The fqd process. The daemon through which all knowledge passes.

Peers

Peers are connected fqd processes. It is important to not that peers are unidirectional. If A peers with B, then A will act as a client to B. If you want bidirectional peering, you must specify that A peers with B and B peers with A. The system aims to prevent cyclic deliver of messages efficiently.

Adding peers is done directly via fqd's sqlite DB store:

; sqlite3 /var/lib/fq/fqd.sqlite
sqlite> INSERT INTO "upstream"
              (host, port, source, password, exchange, program, permanent_binding)
        VALUES('peerB',8765,'fqd-peera//mem:drop,private,backlog=4096','none','logging','prefix:"http.access.json."','false');

Client

A client is an applications connection to fq over TCP/IP to send or receive messages. A client makes two TCP/IP connections to fq. An application can present itself to fq as multiple clients at one time (by opening new pairs of connections). See Queues for reasons why.

Exchanges

Exchanges are like buses on which messages may be sent. You cannot send a message without doing so on an exchange. Exchanges are created within fq on-demand.

Queues

Queues are queues. If you stick something in one end, you should expect it to come out the other. A single queue may have multiple clients subscribed. When a client connects, it is attached to one and only one queue. If an application wishes to attach to more than one queue, it should present as multiple clients. Queues use a competitive consumption model meaning that if multiple clients are attached to a single queue, the messages sent to that queue will be distributed over the clients such that no two clients will see the same message.

Queue Types

Queues can be of type mem or disk. The contents of memory queues will not survive restarts.

Various parameters can be set on a queue using the syntax type:param1,param2.

Sharing

Queues with the public parameter can have multiple clients connected to them (in which case they compete for messages). If you want a private queue you can specify the private parameter.

Policy

Queues can either have a block or drop policy. The drop policy means that messages that would be routed to a queue that is full will be dropped and never delivered. The block policy will case the publisher to wait until there is room in the queue. The block policy makes no sense on a disk queue.

Backlog

The backlog=<number> parameter will specify how many messages may be held in the queue before the block or drop policies are applied.

Permanence

If you which a queue to be remembered by fqd, you can specify permanent as a flag.
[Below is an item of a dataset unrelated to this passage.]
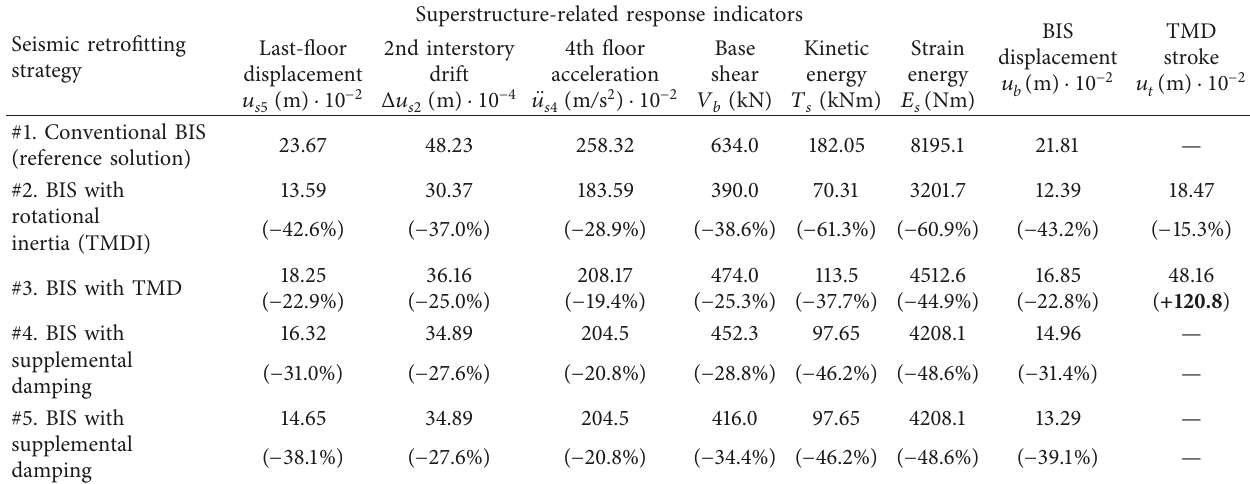
Table 4: List of results considering average MAX values of response indicators (Monte Carlo method with 100 artificial samples). Seismic retrofitting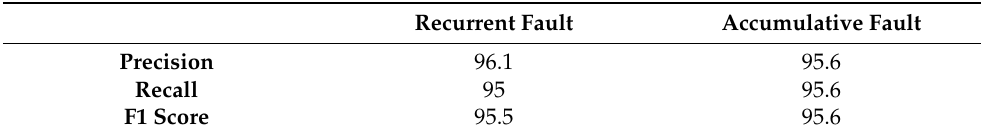
Figure 13. ML based Cloud management System.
IF you'd like for fqd to forget the queue after all clients have disconnected, you can specify the transient flag. If neither flag is specified, then an existing queue will retain it's previous permanence setting or a new transient queue will be created.

Examples:

A queue called bob will be in memory, allowed to have multiple clients connected to it, with a drop policy and an allowable message backlog of 100000 messages: bob/mem:public,drop,backlog=100000

A connection client will specify username/queue. A user "USER" connecting to the aforementioned queue would connect as USER/bob/mem:public,drop,backlog=100000

Routes

Routes define how messages sent on exchanges are placed in queues.

Messages

Messages are, of course, a payload and metadata.

Message metadata

Some are set by the broker.

  • sender [set by the broker]
  • hops (a list of fqd via which the message passed)

Others are set by the sender.

  • exchange (up to 127 bytes)
  • route (up to 127 bytes)
  • id (128 bits). The first 64 bits the sender shall control, the latter 64bits the broker might control.

Protocol

Information on command and message protocol is found in docs/fq_protocol.md

HTTP superposition

The Fq protocol also acts as a non-compliant HTTP server (though compliant enough of most clients and browsers). Fq ships with a web UI that allows inspecting real-time state and performance.

GET /stats.json

exposes current exchange, queue, and client information.

POST /submit

An endpoint allowing message submission without a full and stateful Fq connection. It expects the following headers:

  • X-Fq-User,
  • X-Fq-Route, and
  • X-Fq-Exchange.

The HTTP client MUST provide a Content-Length header corresponding to the payload content (no chunked submission). The payload is treated as the raw message box without any special encoding.